DOL must develop regulations — but not before Dec. 29, 2023 — including a model participant notice. The agency encourages commenters to submit “exemplary samples of notices” for it to consider. DOL also asks whether the model notice developed in 2015 by the ERISA Advisory Council would be a good starting point.

The agency asks several questions to help as it develops regulations:

  • Do plan administrators need guidance for any of the specific content requirements of the participant notice, and if so, what guidance and why?
  • What other potential ramifications of accepting a lump sum should DOL consider for the participant notice? The agency is particularly interested in whether transactional complexity, aging and cognitive decline, and financial literacy are relevant, given that some behavioral finance professionals believe that more and better information won’t necessarily ensure that people make good choices.
  • Which additional mandatory notices or disclosures, if any, should DOL consider when developing regulations?
  • What demographic or other information should DOL collect in the post-window report, beyond the number of participants and beneficiaries who were eligible for and took the offer?

AFN enhancements

SECURE 2.0 made several changes to the AFN content for single-employer DB plans, starting with the 2024 notice (due April 30, 2025, for calendar-year plans). Several of these changes will require reporting information as of the plan year-end rather than the beginning of the year, which may be challenging, given the relatively short time frame between plan year-end and the notice due date.
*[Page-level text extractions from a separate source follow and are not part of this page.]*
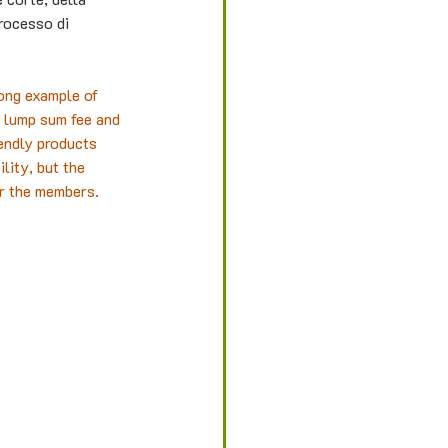
processo di 
ong example of 
 lump sum fee and 
endly products 
lity, but the 
or the members.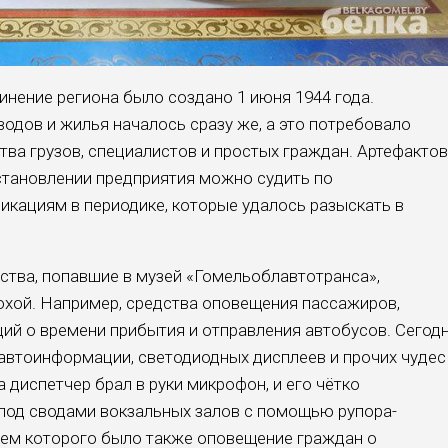
нение региона было создано 1 июня 1944 года.
одов и жилья началось сразу же, а это потребовало
ва грузов, специалистов и простых граждан. Артефактов
 становлении предприятия можно судить по
икациям в периодике, которые удалось разыскать в
тва, попавшие в музей «Гомельоблавтотранса»,
хой. Например, средства оповещения пассажиров,
ций о времени прибытия и отправления автобусов. Сегод
автоинформации, светодиодных дисплеев и прочих чудес
ка диспетчер брал в руки микрофон, и его чётко
под сводами вокзальных залов с помощью рупора-
ием которого было также оповещение граждан о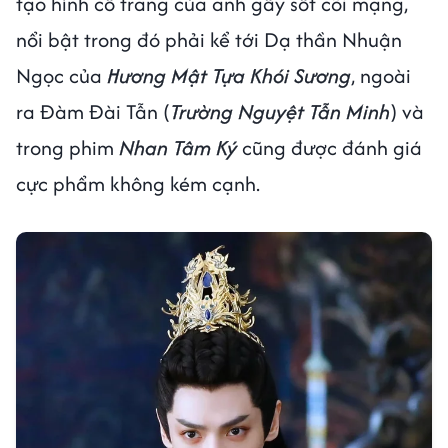
tạo hình cổ trang của anh gây sốt cõi mạng,
nổi bật trong đó phải kể tới Dạ thần Nhuận
Ngọc của
Hương Mật Tựa Khói Sương
, ngoài
ra Đàm Đài Tẫn (
Trường Nguyệt Tẫn Minh
) và
trong phim
Nhan Tâm Ký
cũng được đánh giá
cực phẩm không kém cạnh.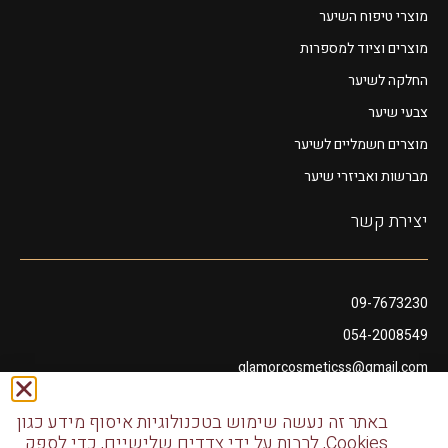
מוצרי טיפוח השיער
מוצרים וציוד למספרות
החלקה לשיער
צבעי שיער
מוצרים חשמליים לשיער
מברשות ואביזרי שיער
יצירת קשר
09-7673230
054-2008549
glamorcosmeticss@gmail.com
שושנה דמארי 10, מתחם פיאנו נתניה
באתר זה נעשה שימוש בטכנולוגיות איסוף מידע כגון
דודו דותן 10, נתניה
Cookies, לרבות על ידי צדדים שלישיים, כדי לספק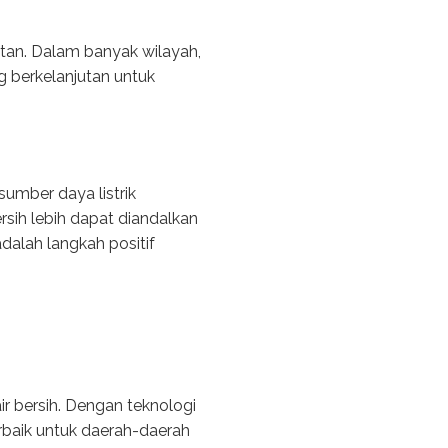
tan. Dalam banyak wilayah,
g berkelanjutan untuk
mber daya listrik
rsih lebih dapat diandalkan
dalah langkah positif
r bersih. Dengan teknologi
erbaik untuk daerah-daerah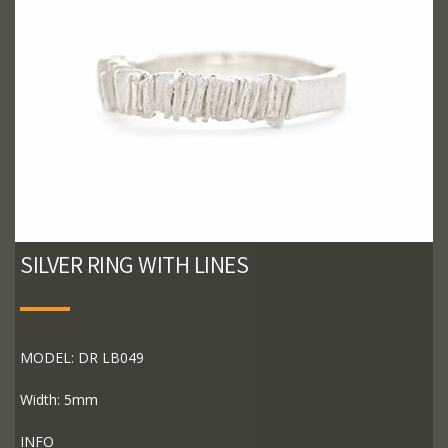
SILVER RING WITH LINES
MODEL: DR LB049
Width: 5mm
INFO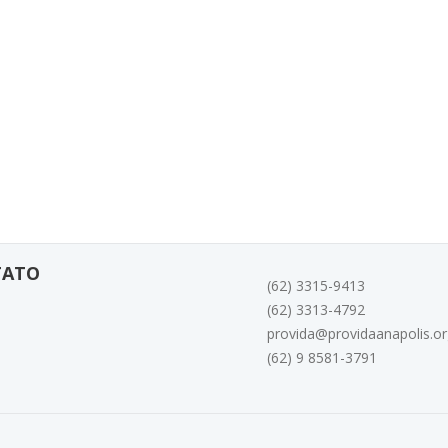
TATO
(62) 3315-9413
(62) 3313-4792
provida@providaanapolis.or
(62) 9 8581-3791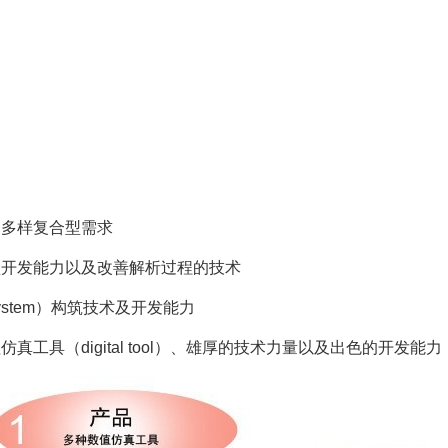
的多样复合型需求
型开发能力以及改善解析过程的技术
stem）构筑技术及开发能力
真工具（digital tool）、雄厚的技术力量以及出色的开发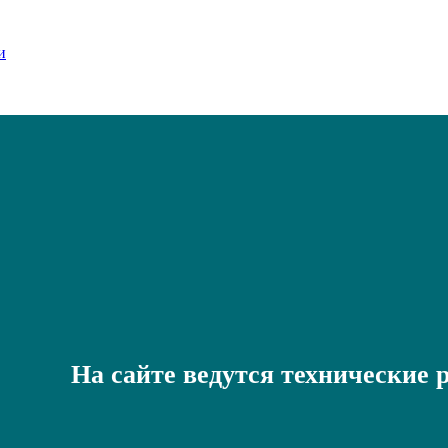
На сайте ведутся технические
DOL asks whether guidance is needed on any of the amended content or the relationship of the disclosed year-end values to the beginning-of-year values that has to be disclosed on the supplement for plans using stabilized interest rates to determine the required minimum contribution. (The agency is apparently concerned that some participants may be confused by seeing two different funding percentages for the same plan. Yet affected plans have been disclosing two different measures of funded status since 2012, and the double disclosures are statutorily required.) The agency is also interested in comments on how to update the model notice to reflect SECURE 2.0 and what other changes would improve single-employer and multiemployer plan notices.

Form PR updates and five-year PEP reports

The act allows PEPs to designate any named fiduciary (other than a participating employer) to be responsible for collecting contributions for plan years beginning after Dec. 31, 2022. DOL expects to update Form PR, Registration for Pooled Plan Provider, and asks what other guidance PEPs and their providers need to implement this change.

By Dec. 29, 2027, and every five years afterwards, DOL must conduct a detailed study of PEPs and make a report to Congress. That report must describe the number of PEPs, range of available investment options, fees assessed by PEPs and certain other PEP-related information. While DOL expects to use Form PR and Form 5500, Annual Return/Report of Employee Benefit Plan, to gather much of this information, the RFI asks for other data sources the agency could use. DOL also seeks input on other elements of the report.

Some SECURE 2.0 disclosures omitted from RFI

The RFI doesn’t seek input on the following SECURE 2.0 reporting and disclosure provisions:

  • SECURE 2.0 directs DOL, Treasury and PBGC to jointly review reporting and disclosure requirements that apply to retirement plans under ERISA and the IRC. The agencies must consult with participant and employer representatives and prepare a report to Congress by Dec. 29, 2025, that recommends how to simplify and improve disclosures.
  • The act directs DOL, in consultation with Treasury, to study the effect of inflation on retirement savings and submit findings to Congress by March 29.
  • Plan sponsors must report certain information to facilitate DOL’s establishment and maintenance of an online Retirement Savings Lost and Found database that participants can search for information about retirement benefits.

The RFI also excludes SECURE 2.0 reporting and disclosure requirements contained only in the IRC and other requirements the agency has already started — or intends — to address separately.